◆ **TEKS BACAAN**
Undang-Undang No 8 Tahun 1999 tentang Perlindungan Konsumen (UUPK 1999) mengelompokan norma-norma perlindungan konsumen (hukum materiil) ke dalam dua kelompok, yaitu:
Perbuatan yang dilarang bagi pelaku usaha (Bab IV UUPK 1999) dan
Ketentuan pencantuman klausula baku (Bab V UUPK 1999). Pengelompokan tersebut ditujukan untuk memberikan perlindungan terhadap konsumen akibat perbuatan yang dilakukan pelaku usaha.
Menurut Taufik Simatupang bidang-bidang perlindungan konsumen dapat dirinci sebagai berikut :
Keselamatan fisik
Peningkatan serta perlindungan kepentingan ekonomis konsumen.
Standar untuk keselamatan dan kualitas barang dan jasa.
Pemerataan fasilitas kebutuhan pokok.
Upaya -upaya untuk memungkinkan konsumen untuk melaksanakan tuntutan ganti kerugian.
Program pendidikan dan penyebarluasan informasi.
Pengaturan masalah - masalah khusus seperti makanan,minuman, obat - obatan dan kosmetik.
Perlindungan hukum konsumen merupakan bagian dari hukum publik dan hukum privat. Dikatakan bagian hukum publik karena sebenarnya disinilah peran pemerintah untuk melindungi seluruh konsumen dari produk produk yang tidak berkualitas atau dari pelaku usaha yang beritikad buruk. Keperluan adanya hukum untuk memberikan perlindungan konsumen Indonesia merupakan suatu hal yang tidak dapat dijelaskan, sejalan dengan tujuan pembangunan nasional kita; yaitu pembangunan manusia Indonesia seutuhnya. Mengenai peraturan perundang-undangan yang bertujuan untuk memberikan perlindungan keamanan, keselamatan atau kesehatan kepada rakyat Indonesia saat ini dapat dijumpai dalam berbagai Undang-Undang, Peraturan Pemerintah dan berbagai Peraturan atau Keputusan Menteri dari Berbagai Departemen. Peraturan Perundang-undangan tersebut antara lain seperti :
Kitab Undang-Undang Hukum Pidana (KUHP) Pasal 202, 203,204, 205, 263, 364, 266, 382 bis, 383, 388 dsb. Pasal-pasal tersebut mengatur pemidanaan dari perbuatan-perbuatan memasukkan bahan berbahaya ke dalam sumber air minum umum; menjual, menawarkan, menerima makan atau membagikan barang yang dapat membahayakan jiwa atau kesehatan orang;memalsukan surat; melakukan persaingan curang; melakukan penipuan terhadap pembeli; penjual, menawarkan atau menyerahkan makanan, minuman dan obat-obatan palsu. Kitab Undang-Undang Hukum Perdata Pasal 1473-1512; Pasal 1320-1338. Pasal-Pasal tersebut mengatur perbuatan yang berkaitan dengan perlindungan kepada pembeli dan perlindungan kepada pihak-pihak yang terkait dalam perjanjian.

◆ **DATA YANG DIBERIKAN**

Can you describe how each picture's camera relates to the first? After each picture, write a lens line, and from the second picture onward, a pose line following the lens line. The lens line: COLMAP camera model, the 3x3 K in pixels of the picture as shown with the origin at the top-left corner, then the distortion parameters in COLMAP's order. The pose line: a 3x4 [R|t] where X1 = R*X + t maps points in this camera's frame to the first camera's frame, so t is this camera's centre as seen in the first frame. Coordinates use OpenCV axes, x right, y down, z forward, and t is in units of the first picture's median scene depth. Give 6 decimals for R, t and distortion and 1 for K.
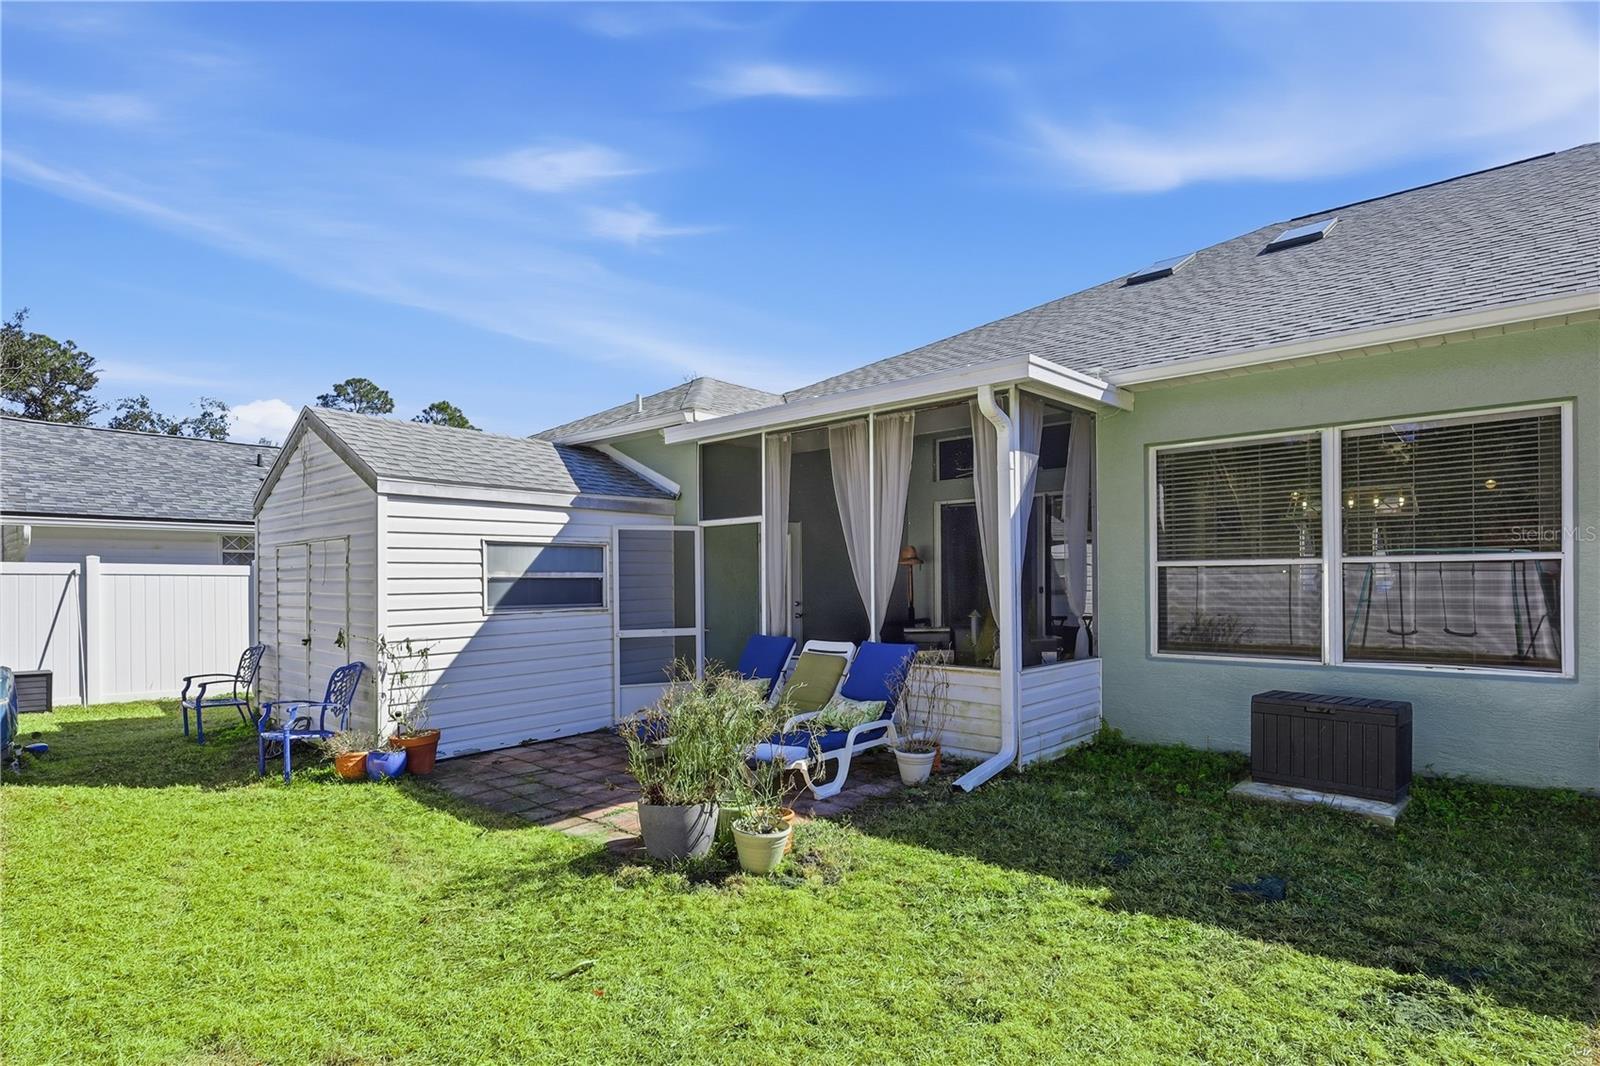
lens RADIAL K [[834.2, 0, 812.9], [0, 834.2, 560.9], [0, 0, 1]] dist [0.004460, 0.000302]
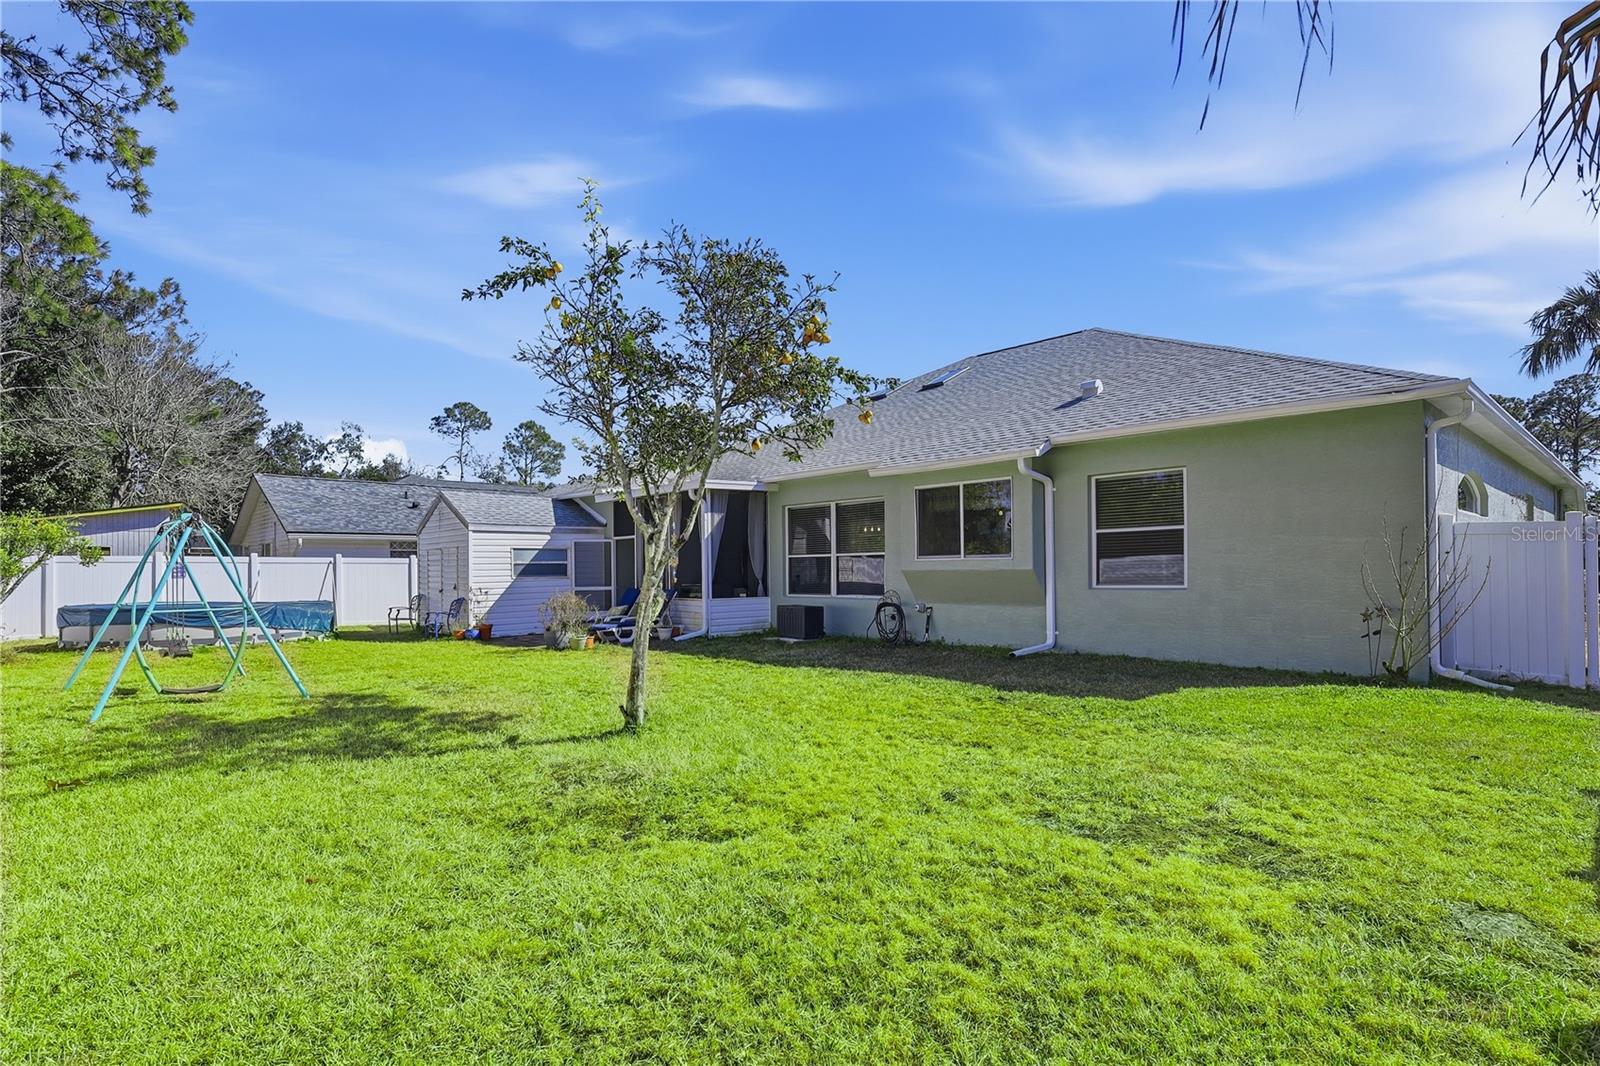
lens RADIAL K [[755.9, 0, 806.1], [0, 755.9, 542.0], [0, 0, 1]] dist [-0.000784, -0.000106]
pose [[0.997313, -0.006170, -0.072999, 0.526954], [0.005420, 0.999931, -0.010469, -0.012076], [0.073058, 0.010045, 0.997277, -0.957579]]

◆ **PETUNJUK TUGAS 1**
Menurut teks bacaan tentang perlindungan konsumen, ke dalam dua kelompok apa UUPK 1999 mengelompokkan norma-norma perlindungan konsumen?
◆ **PETUNJUK TUGAS 2**
Tuliskan lanjutan teks bacaan tentang perlindungan konsumen setelah kalimat terakhirnya.

◆ **HASIL TUGAS 1**
Perbuatan yang dilarang bagi pelaku usaha (Bab IV UUPK 1999) dan ketentuan pencantuman klausula baku (Bab V UUPK 1999).

◆ **HASIL TUGAS 2**
Ordonansi Bahan-Bahan Berbahaya Tahun 1949, Ordonansi yang menentukan larangan untuk setiap pemasukan pembuatan, pengangkutan, persediaan, penjualan, penyerahan, penggunaan dan pemakaian bahan berbahaya yang bersifat racun atau berposisi racun terhadap kesehatan manusia. Undang-Undang tentang Obat Keras Tahun 1949, Undang-Undang ini memberikan kewenangan pengawasan oleh pemerintah terhadap pemasukan, pengeluaran, pengangkutan bahan-bahan obat keras yang akan diproduksi atau diedarkan.
Undang-Undang No. 23 Tahun 1992 Tentang Kesehatan. Undang Undang ini memberikan kewenangan pengawasan pemerintah terhadap hal-hal yang berkaitan dengan kesehatan.(Sekarang telah diganti Undang-Undang No. 36 Tahun 2009).
Undang-Undang No. 10 Tahun 1961 tentang Barang. Undang-Undang ini merupakan landasan untuk mengatur hal-hal yang berkaitan dengan standar barang.
Undang-Undang No. 22 Tahun 1954 tentang Undian. Undang-Undang ini ditetapkan untuk mengatur kegiatan undian, dan karena bersifat umum, maka untuk melindungi kepentingan umum tersebut perlu adanya pengawasan yang dilakukan oleh pemerintah, sehingga terjaminnya setiap janji pengelola kepada peserta undian.
Peraturan Perundang-undangan yang maksudnya memberikan perlindungan dan dalam bentuk keputusan atau peraturan Menteri, dapat ditemui dalam Bidang kesehatan seperti produksi dan pendaftaran Makanan dan Minuman, wajib Daftar Makanan, Makanan Kadaluarsa, Bahan Tambahan Makanan, Penandaan, label dsb.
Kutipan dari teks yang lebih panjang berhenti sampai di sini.